Backing up to the cloud via a source deduplication-based system – table stakes for proper cloud backup – is also more efficient than the alternatives. Typical backup software sends full backups and full-file incremental backups to a backup appliance that then duplicates them. This uses more bandwidth and more resources than a well-written source deduplication system, where data is de-duplicated before it is ever sent across the network. Instead of full backups, a source deduplication system sends only the new, unique blocks each time a backup runs. Backups to the Druva Cloud Platform happen in seconds and minutes, not hours like most other backup products.

Traditional backup systems are notoriously difficult to scale. Most operate as scale up basis, not scale out. Depending on the architecture in question, you’re constantly tweaking the size of the main backup server, adding media servers, and most importantly adding additional backup appliances. Each backup appliance is a deduplication island, creating duplicates and wasted space across your environment when you backup something to more than one system. If tape is part of your equation – and it probably is – scaling is even more problematic. In addition to all these scaling problems, you also need to maintain the operating system and application, constantly upgrading and patching them for security, performance, and feature reasons.

It is true that there are some newer scale out backup systems with integrated storage. These systems are easier to scale than traditional backup systems, but they are not maintenance-free.
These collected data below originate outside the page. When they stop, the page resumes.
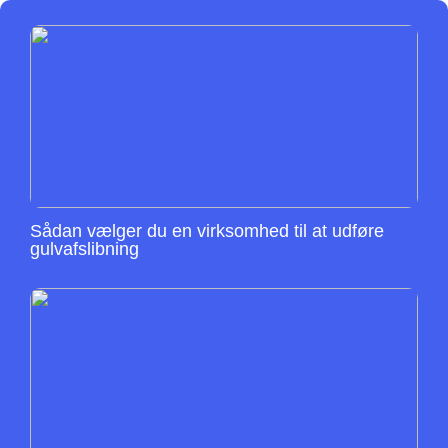
Sådan vælger du en virksomhed til at udføre
gulvafslibning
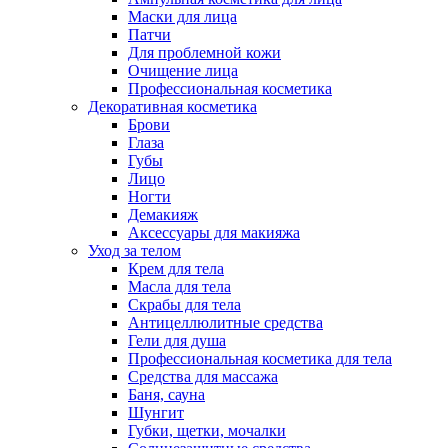
Маски для лица
Патчи
Для проблемной кожи
Очищение лица
Профессиональная косметика
Декоративная косметика
Брови
Глаза
Губы
Лицо
Ногти
Демакияж
Аксессуары для макияжа
Уход за телом
Крем для тела
Масла для тела
Скрабы для тела
Антицеллюлитные средства
Гели для душа
Профессиональная косметика для тела
Средства для массажа
Баня, сауна
Шунгит
Губки, щетки, мочалки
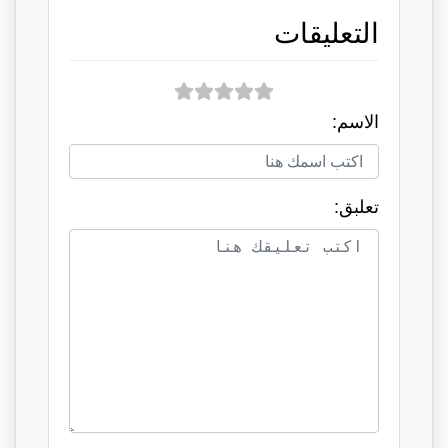
التعليقات
الاسم:
تعلبق:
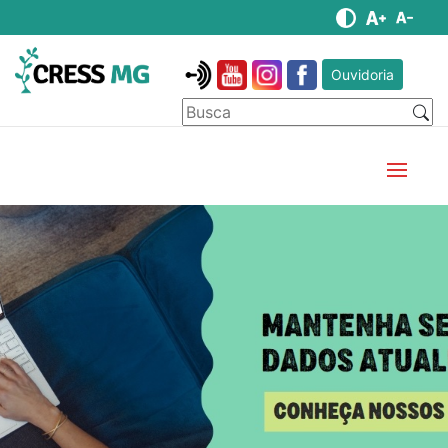
Ouvidoria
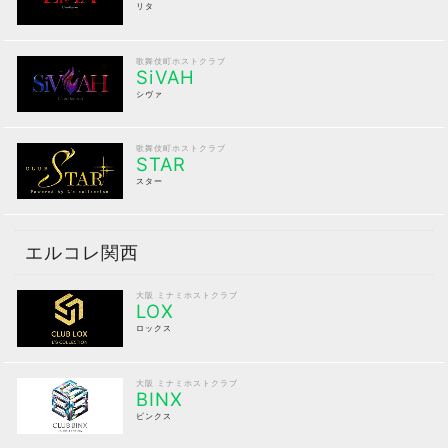
リタ
歌舞伎町ホストクラブ
SiVAH
シヴァ
歌舞伎町ホストクラブ
STAR
スター
エルコレ関西
大阪 ミナミホストクラブ
LOX
ロックス
大阪 ミナミホストクラブ
BINX
ビンクス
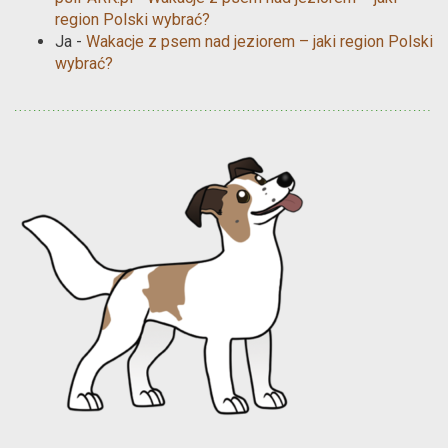
region Polski wybrać?
Ja
-
Wakacje z psem nad jeziorem – jaki region Polski
wybrać?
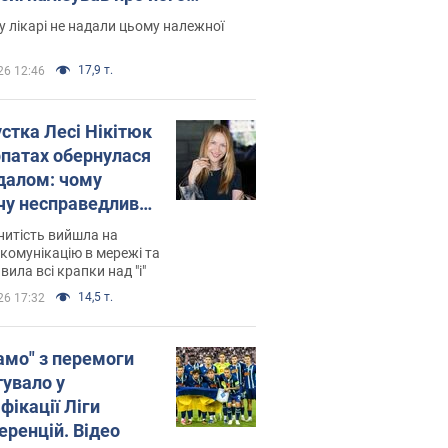
есивний" рак
 лікарі не надали цьому належної
17,9 т.
26 12:46
устка Лесі Нікітюк
рпатах обернулася
далом: чому
чу несправедливо
йтили
нитість вийшла на
комунікацію в мережі та
вила всі крапки над "і"
14,5 т.
26 17:32
амо" з перемоги
тувало у
фікації Ліги
еренцій. Відео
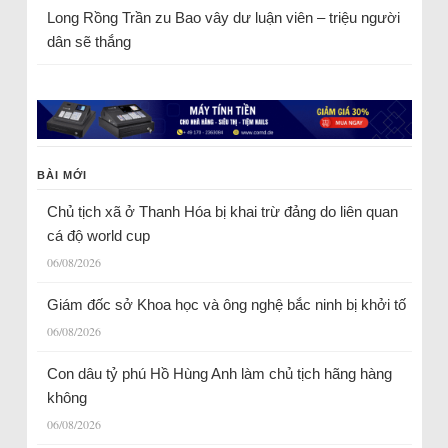
Long Rồng Trần
zu
Bao vây dư luận viên – triệu người
dân sẽ thắng
BÀI MỚI
Chủ tịch xã ở Thanh Hóa bị khai trừ đảng do liên quan
cá độ world cup
06/08/2026
Giám đốc sở Khoa học và ông nghệ bắc ninh bị khởi tố
06/08/2026
Con dâu tỷ phú Hồ Hùng Anh làm chủ tịch hãng hàng
không
06/08/2026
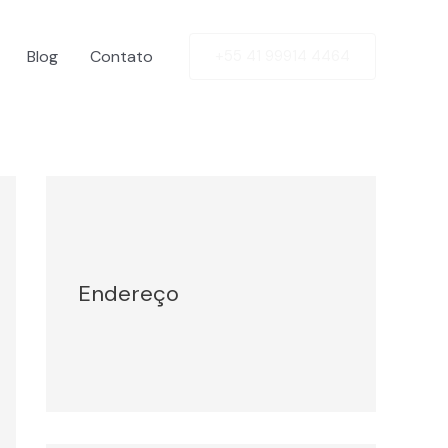
Blog
Contato
+55 41 99914 4464
Facebook
Twitter
LinkedIn
Instagram
Endereço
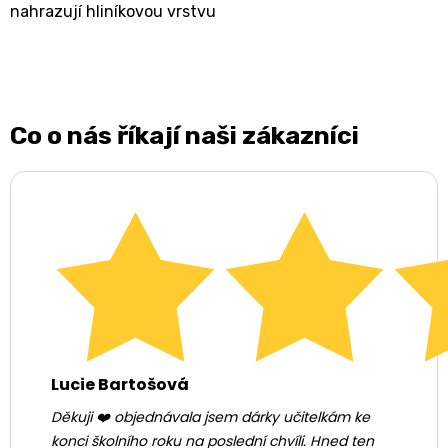
nahrazují hliníkovou vrstvu
Co o nás říkají naši zákazníci
Lucie Bartošová
Děkuji ❤️ objednávala jsem dárky učitelkám ke
konci školního roku na poslední chvíli. Hned ten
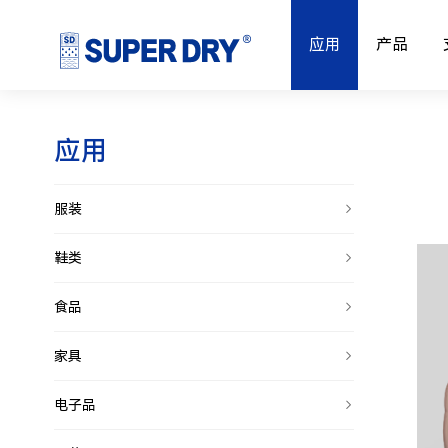
应用
产品
应用
服装
鞋类
食品
家具
电子品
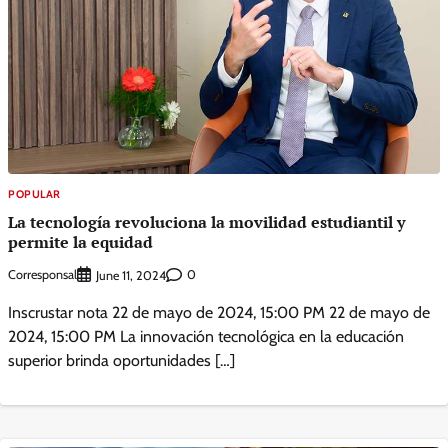
POPULAR
La tecnología revoluciona la movilidad estudiantil y
permite la equidad
Corresponsal
0
June 11, 2024
Inscrustar nota 22 de mayo de 2024, 15:00 PM 22 de mayo de
2024, 15:00 PM La innovación tecnológica en la educación
superior brinda oportunidades […]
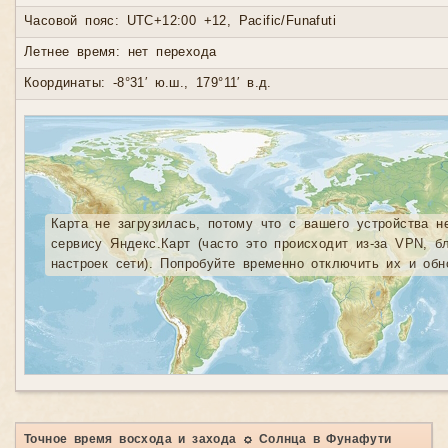
Часовой пояс: UTC+12:00 +12, Pacific/Funafuti
Летнее время: нет перехода
Координаты: -8°31′ ю.ш., 179°11′ в.д.
Карта не загрузилась, потому что с вашего устройства н
сервису Яндекс.Карт (часто это происходит из-за VPN, б
настроек сети). Попробуйте временно отключить их и обн
Точное время восхода и захода ☼ Солнца в Фунафути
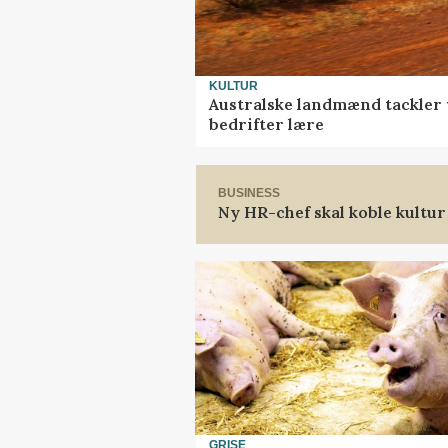
KULTUR
Australske landmænd tackler 
bedrifter lære
BUSINESS
Ny HR-chef skal koble kultur
GRISE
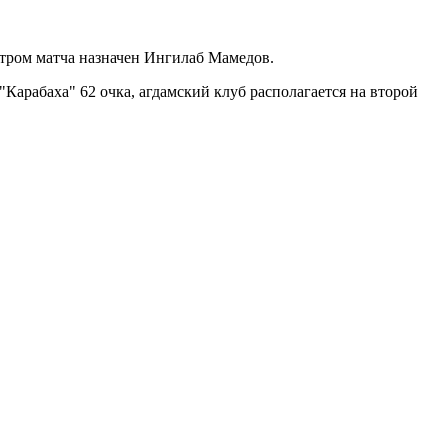
битром матча назначен Ингилаб Мамедов.
"Карабаха" 62 очка, агдамский клуб располагается на второй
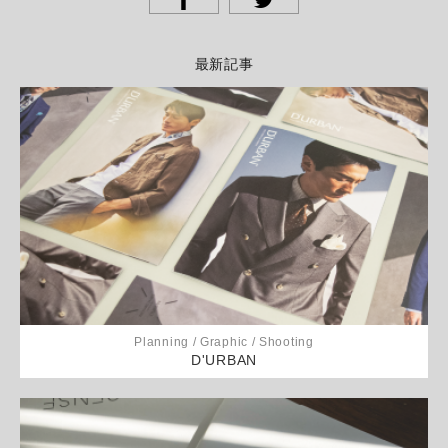
最新記事
Planning / Graphic / Shooting
D'URBAN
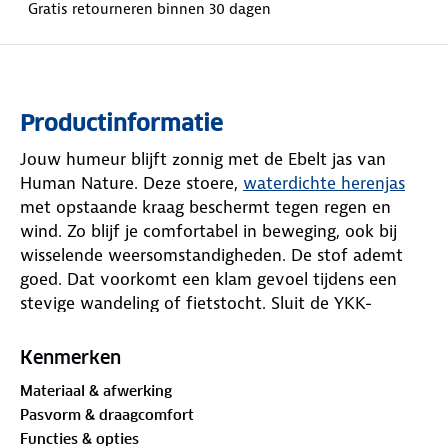
Gratis retourneren binnen 30 dagen
Productinformatie
Jouw humeur blijft zonnig met de Ebelt jas van
Human Nature. Deze stoere,
waterdichte herenjas
met opstaande kraag beschermt tegen regen en
wind. Zo blijf je comfortabel in beweging, ook bij
wisselende weersomstandigheden. De stof ademt
goed. Dat voorkomt een klam gevoel tijdens een
stevige wandeling of fietstocht. Sluit de YKK-
tweewegrits van beneden of boven. Daarnaast klik
je de drukknopen dicht. Dubbel beschermd tegen
Kenmerken
frisse vlagen.
Materiaal & afwerking
Pasvorm & draagcomfort
Word je warm? Open de rugventilatie. Haal de
Functies & opties
capuchon er eventueel af als de wereld groen kleurt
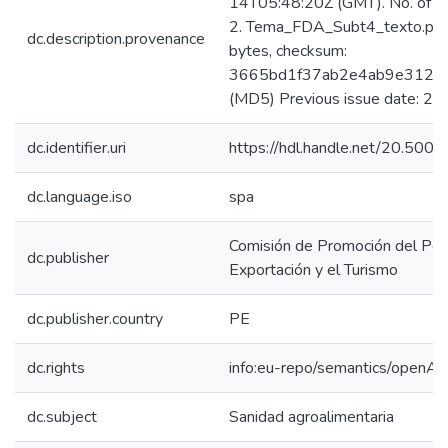
14T05:48:20Z (GMT). No. of bi
2. Tema_FDA_Subt4_texto.pd
dc.description.provenance
bytes, checksum:
3665bd1f37ab2e4ab9e3128
(MD5) Previous issue date: 2
dc.identifier.uri
https://hdl.handle.net/20.50
dc.language.iso
spa
Comisión de Promoción del Perú
dc.publisher
Exportación y el Turismo
dc.publisher.country
PE
dc.rights
info:eu-repo/semantics/openAc
dc.subject
Sanidad agroalimentaria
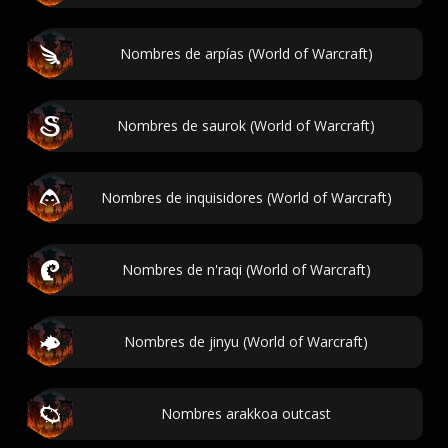
Nombres de arpías (World of Warcraft)
Nombres de saurok (World of Warcraft)
Nombres de inquisidores (World of Warcraft)
Nombres de n'raqi (World of Warcraft)
Nombres de jinyu (World of Warcraft)
Nombres arakkoa outcast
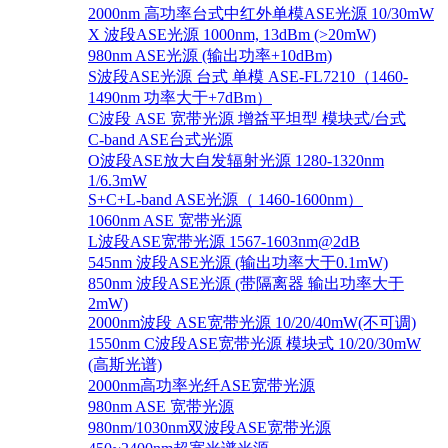
2000nm 高功率台式中红外单模ASE光源 10/30mW
X 波段ASE光源 1000nm, 13dBm (>20mW)
980nm ASE光源 (输出功率+10dBm)
S波段ASE光源 台式 单模 ASE-FL7210（1460-
1490nm 功率大于+7dBm）
C波段 ASE 宽带光源 增益平坦型 模块式/台式
C-band ASE台式光源
O波段ASE放大自发辐射光源 1280-1320nm
1/6.3mW
S+C+L-band ASE光源（ 1460-1600nm）
1060nm ASE 宽带光源
L波段ASE宽带光源 1567-1603nm@2dB
545nm 波段ASE光源 (输出功率大于0.1mW)
850nm 波段ASE光源 (带隔离器 输出功率大于
2mW)
2000nm波段 ASE宽带光源 10/20/40mW(不可调)
1550nm C波段ASE宽带光源 模块式 10/20/30mW
(高斯光谱)
2000nm高功率光纤ASE宽带光源
980nm ASE 宽带光源
980nm/1030nm双波段ASE宽带光源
They must be consistently upgraded and patched, and require customers  to buy capacity before it is ever used, usually purchasing two or three years worth of capacity at a time. If you do need additional capacity, you lose bargaining power and will have to pay whatever the vendor feels is appropriate.

But here’s the real problem with a typical backup system: how many hours a day are you performing backups? How many hours a day do those backup systems go unused, but still consume power and space? How much spare computing capacity is being wasted because you purchased a single-purpose backup appliance? It may be simpler and easier to use than the traditional systems of days gone by, but it also goes completely against the last 20 years of computing trends and the move toward more virtualization and cloud computing. Have you ever stopped to consider why you are buying a full-time resource to perform a part-time job?

Backing up to the cloud makes sense because it is perfectly matched to how the public cloud was meant to be used. Data protection and management contain a series of tasks that sometimes need significant computing resources, and other times need none at all. In the beginning, backup needs very little storage, but over time can need quite a bit. Backup appliances try to solve both problems by selling enough compute capacity to meet peak needs and enough storage capacity to last multiple years, but creates  massive amounts of waste in the meantime.

But if you use a properly designed, cloud-native application, it would only use computing resources when necessary and would only consume storage as needs grow. No longer would you pay for compute and storage – and all the related power and cooling requirements  – that goes unused most of the time. Backing up to the cloud is more secure, faster, easier, and cheaper than the alternatives. Finally, a cloud-native service like Druva also moves your data protection system into the latest way we do things in IT – in the cloud.